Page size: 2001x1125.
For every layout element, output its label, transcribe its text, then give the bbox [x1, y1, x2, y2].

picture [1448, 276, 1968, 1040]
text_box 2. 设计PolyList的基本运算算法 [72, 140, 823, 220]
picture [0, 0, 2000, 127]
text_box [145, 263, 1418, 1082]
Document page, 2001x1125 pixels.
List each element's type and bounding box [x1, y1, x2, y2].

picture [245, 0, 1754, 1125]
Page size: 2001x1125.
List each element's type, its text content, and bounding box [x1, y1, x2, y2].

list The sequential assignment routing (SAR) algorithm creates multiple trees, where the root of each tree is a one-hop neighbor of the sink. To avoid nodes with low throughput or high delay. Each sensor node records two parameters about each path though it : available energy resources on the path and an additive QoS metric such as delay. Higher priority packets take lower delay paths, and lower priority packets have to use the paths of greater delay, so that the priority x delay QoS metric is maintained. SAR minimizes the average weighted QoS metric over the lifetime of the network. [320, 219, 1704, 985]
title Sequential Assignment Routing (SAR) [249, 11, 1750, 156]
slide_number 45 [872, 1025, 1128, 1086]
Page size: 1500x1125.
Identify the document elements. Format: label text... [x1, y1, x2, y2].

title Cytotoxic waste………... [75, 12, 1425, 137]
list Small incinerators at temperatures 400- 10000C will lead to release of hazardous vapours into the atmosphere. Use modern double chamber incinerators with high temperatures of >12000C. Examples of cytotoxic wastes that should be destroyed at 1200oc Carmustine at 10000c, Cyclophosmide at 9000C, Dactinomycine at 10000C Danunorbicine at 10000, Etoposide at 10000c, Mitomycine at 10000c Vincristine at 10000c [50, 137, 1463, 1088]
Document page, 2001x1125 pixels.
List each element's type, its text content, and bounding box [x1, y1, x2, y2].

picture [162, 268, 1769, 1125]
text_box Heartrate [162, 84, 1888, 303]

_ _ _

Return the entries above in full and exactly as written.

## Problem solution
Page size: 2001x1125.
For every layout element, output its label, transcribe its text, then give the bbox [x1, y1, x2, y2].

picture [1448, 276, 1968, 1040]
text_box 2. 设计PolyList的基本运算算法 [72, 140, 823, 220]
picture [0, 0, 2000, 127]
text_box [145, 263, 1418, 1082]
Document page, 2001x1125 pixels.
List each element's type and bounding box [x1, y1, x2, y2].

picture [245, 0, 1754, 1125]
Page size: 2001x1125.
List each element's type, its text content, and bounding box [x1, y1, x2, y2].

list The sequential assignment routing (SAR) algorithm creates multiple trees, where the root of each tree is a one-hop neighbor of the sink. To avoid nodes with low throughput or high delay. Each sensor node records two parameters about each path though it : available energy resources on the path and an additive QoS metric such as delay. Higher priority packets take lower delay paths, and lower priority packets have to use the paths of greater delay, so that the priority x delay QoS metric is maintained. SAR minimizes the average weighted QoS metric over the lifetime of the network. [320, 219, 1704, 985]
title Sequential Assignment Routing (SAR) [249, 11, 1750, 156]
slide_number 45 [872, 1025, 1128, 1086]
Page size: 1500x1125.
Identify the document elements. Format: label text... [x1, y1, x2, y2].

title Cytotoxic waste………... [75, 12, 1425, 137]
list Small incinerators at temperatures 400- 10000C will lead to release of hazardous vapours into the atmosphere. Use modern double chamber incinerators with high temperatures of >12000C. Examples of cytotoxic wastes that should be destroyed at 1200oc Carmustine at 10000c, Cyclophosmide at 9000C, Dactinomycine at 10000C Danunorbicine at 10000, Etoposide at 10000c, Mitomycine at 10000c Vincristine at 10000c [50, 137, 1463, 1088]
Document page, 2001x1125 pixels.
List each element's type, its text content, and bounding box [x1, y1, x2, y2].

picture [162, 268, 1769, 1125]
text_box Heartrate [162, 84, 1888, 303]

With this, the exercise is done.